During the Christmas Bird Count at Red Rock, a Snowy was reported south of Monroe, Iowa, just outside the official Red Rock Count Area. The 8 or 9 of us conducting the count caravanned to the location and were rewarded with a close view of a young Snowy, on a post in a ditch right by the road.
Later reports over the Christmas holidays of Snowy Owls in Story County resulted in a couple of unsuccessful trips with my son-law from Oklahoma to try to find what for him and for my daughter and wife would be a life bird.
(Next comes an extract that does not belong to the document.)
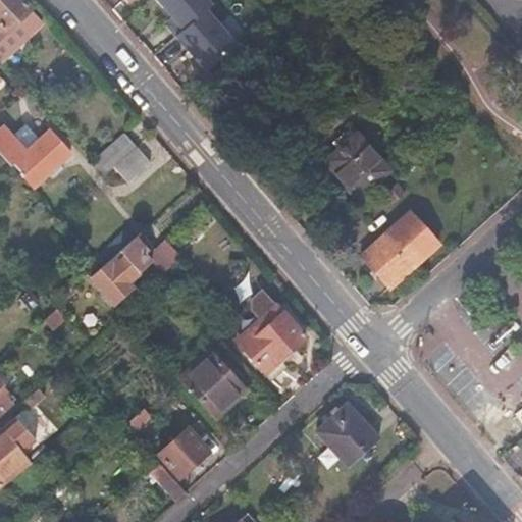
[(21,0),(0,0),(0,15),(22,40),(42,21),(21,0)]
Again, we apparently just missed the Owl after hours of patrolling the roads west of Ames. Then, early this week another (or the same) Snowy was reported just east of Ames. Barbara and I took off immediately after the sighting was posted on the Iowa Bird Line. We were rewarded with a view, although somewhat distant for photography purposes, of Barbara’s first ever Snowy Owl.
A recent post to the Iowa Bird Line contains a lovely video of Snowy Owls. You can access it at http://www.owlpages.com/owlstuff.php?c=2012-01-03-0740
Hello Don and Barbara,
We hope you enjoyed the rest of your time in Panama. The remainder of our time was thankfully uneventful unlike the first part of the holiday!
We so enjoyed meeting you at Canopy Lodge and and appreciate the expert guidance you gave a couple of ignorant birders. The photos on this blog are wonderful and a great reminder of some of the birds we saw on our birding trip together. Let us know if your travels bring you to the UK.
Best wishes
Claire and Paul
ps Do you know if Tom and Lorna made it to the top of Sleeping Indian?